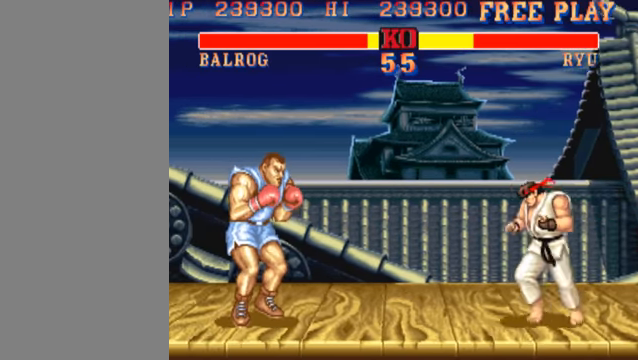
Gameplay with a controller (arcade stick); each line is a JSON object with the inputs held at the frame after it. "events" lists button and stick changes between this image and that frame as [ms after this image, input, new state], when the widget could be followed in between. Not read: L3 R3.
{"buttons": [], "left_stick": "left", "events": [[166, "HP", "down"], [266, "HP", "up"], [466, "left_stick", "left"]]}
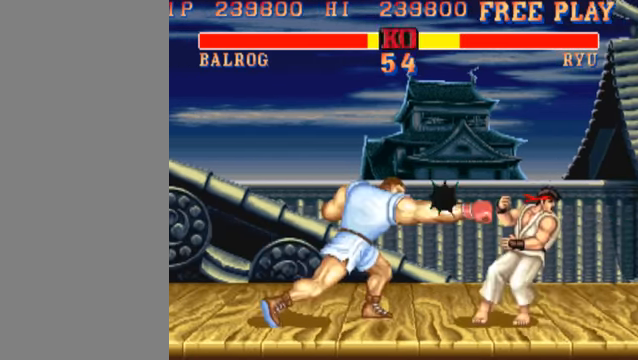
{"buttons": [], "left_stick": "left", "events": []}
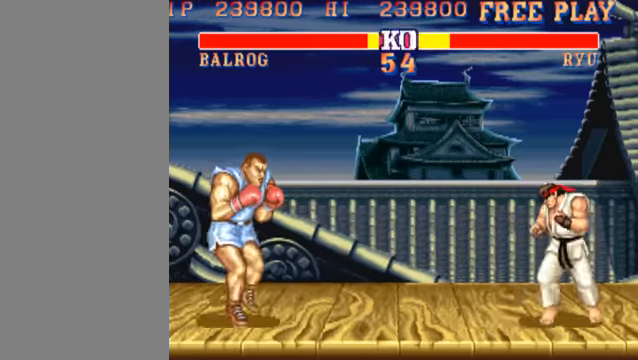
{"buttons": [], "left_stick": "center", "events": [[200, "left_stick", "center"]]}
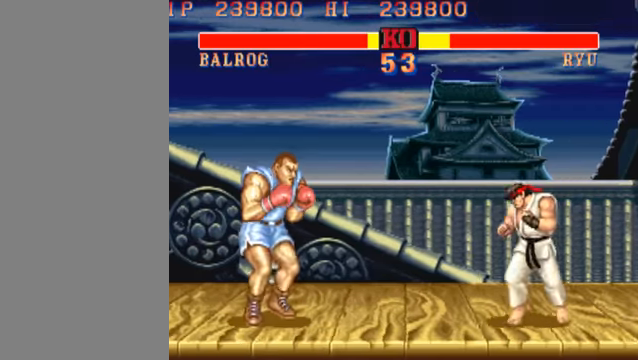
{"buttons": [], "left_stick": "center", "events": [[34, "HP", "down"], [100, "HP", "up"]]}
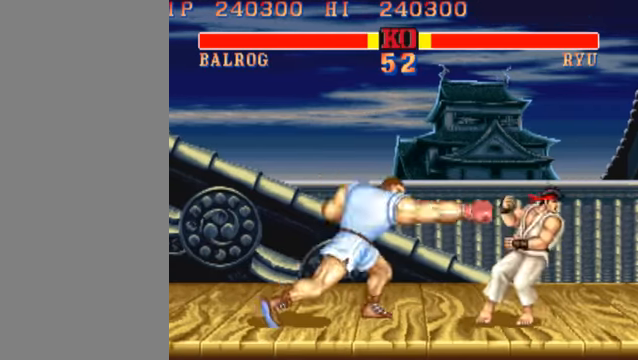
{"buttons": [], "left_stick": "left", "events": [[167, "left_stick", "left"]]}
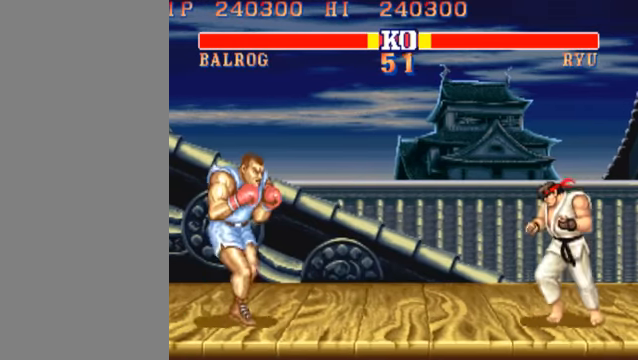
{"buttons": [], "left_stick": "center", "events": [[34, "left_stick", "center"], [334, "HP", "down"], [434, "HP", "up"]]}
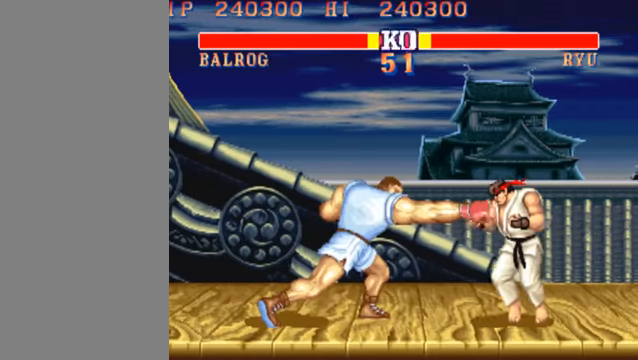
{"buttons": [], "left_stick": "center", "events": []}
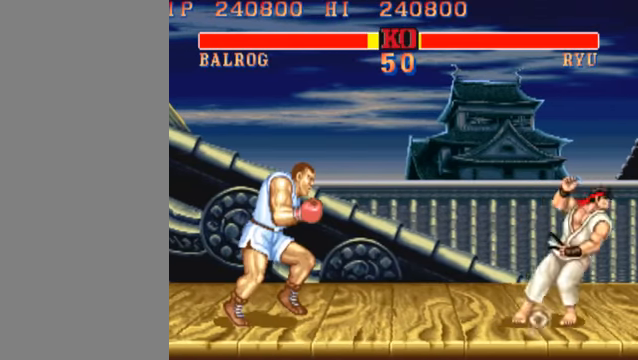
{"buttons": [], "left_stick": "center", "events": [[200, "left_stick", "left"], [500, "left_stick", "center"]]}
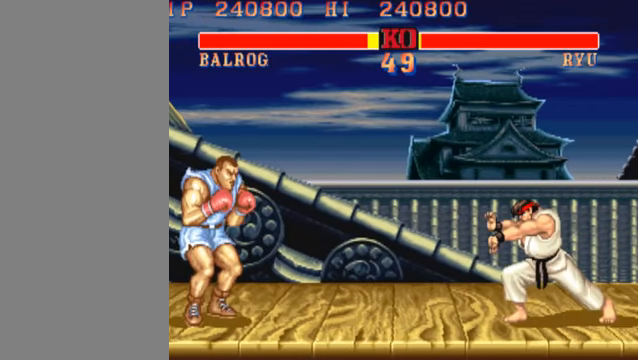
{"buttons": [], "left_stick": "up", "events": [[400, "left_stick", "up"]]}
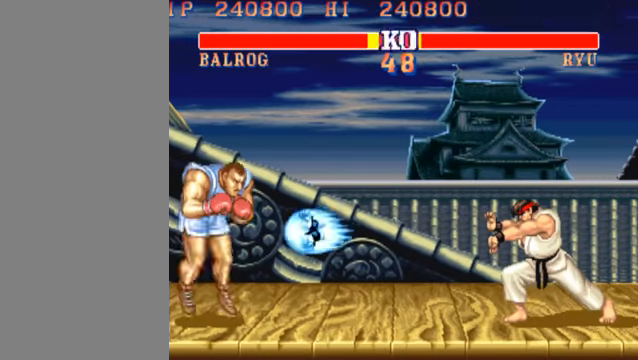
{"buttons": [], "left_stick": "center", "events": [[34, "left_stick", "center"]]}
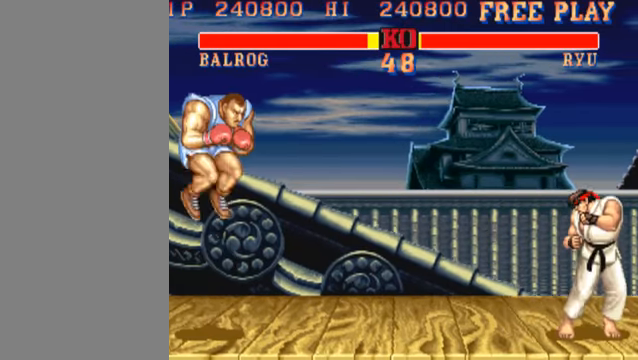
{"buttons": [], "left_stick": "right", "events": [[267, "left_stick", "right"]]}
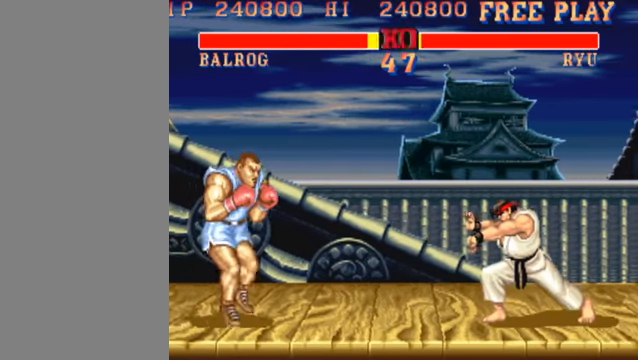
{"buttons": [], "left_stick": "down-left", "events": [[134, "left_stick", "left"], [500, "left_stick", "down-left"]]}
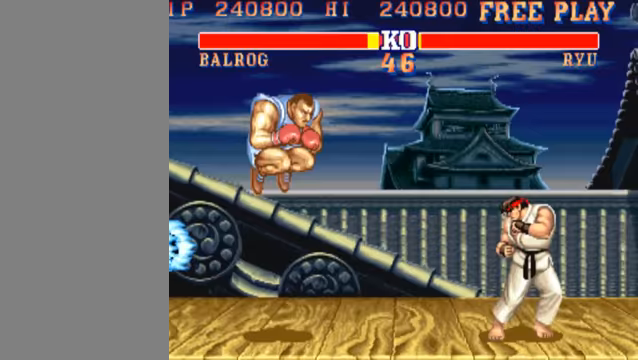
{"buttons": [], "left_stick": "down-left", "events": []}
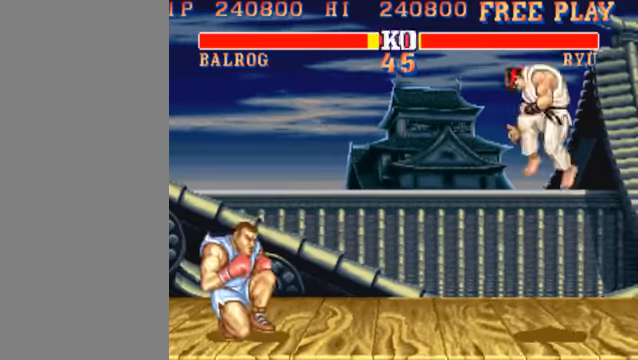
{"buttons": [], "left_stick": "center", "events": [[67, "left_stick", "center"]]}
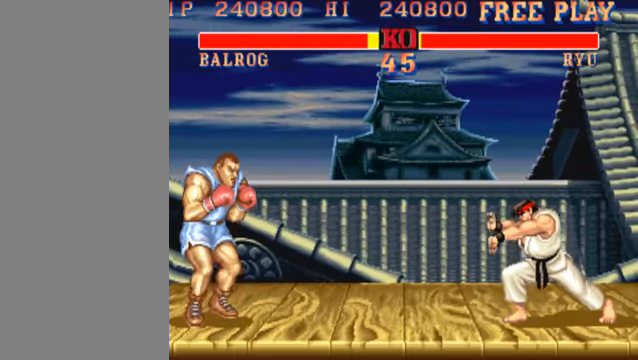
{"buttons": [], "left_stick": "center", "events": [[200, "left_stick", "up-right"], [367, "left_stick", "center"]]}
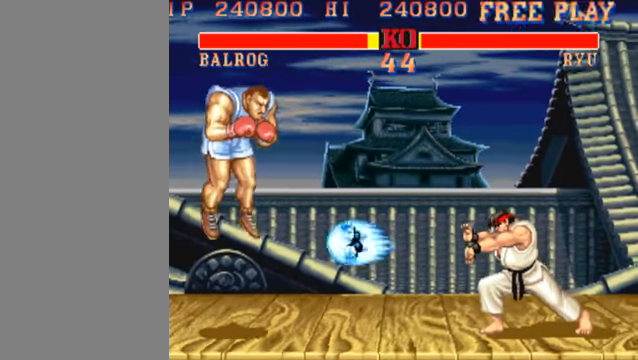
{"buttons": [], "left_stick": "center", "events": []}
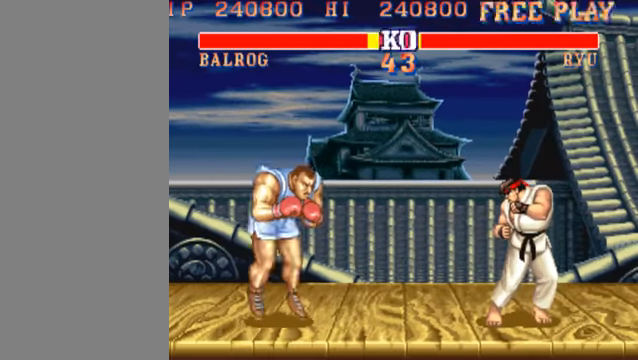
{"buttons": [], "left_stick": "left", "events": [[367, "left_stick", "up-right"], [500, "left_stick", "left"]]}
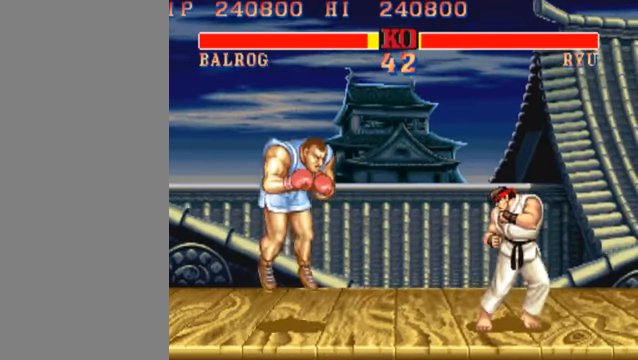
{"buttons": [], "left_stick": "left", "events": [[367, "HK", "down"], [500, "HK", "up"]]}
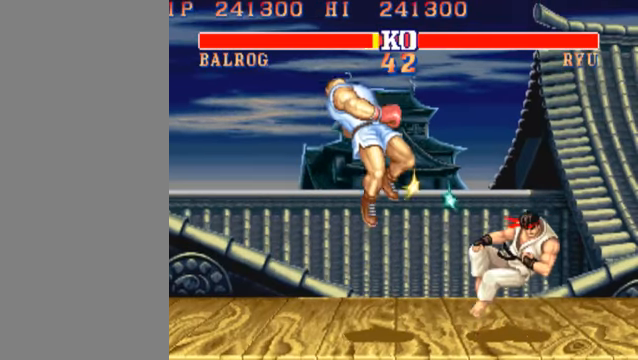
{"buttons": [], "left_stick": "center", "events": [[400, "left_stick", "center"]]}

TASK OBJECTIVE
Each line in the listing above either holds the string "right" or does not; state how many do, giving the number only.

REPLY TO THE TASK
3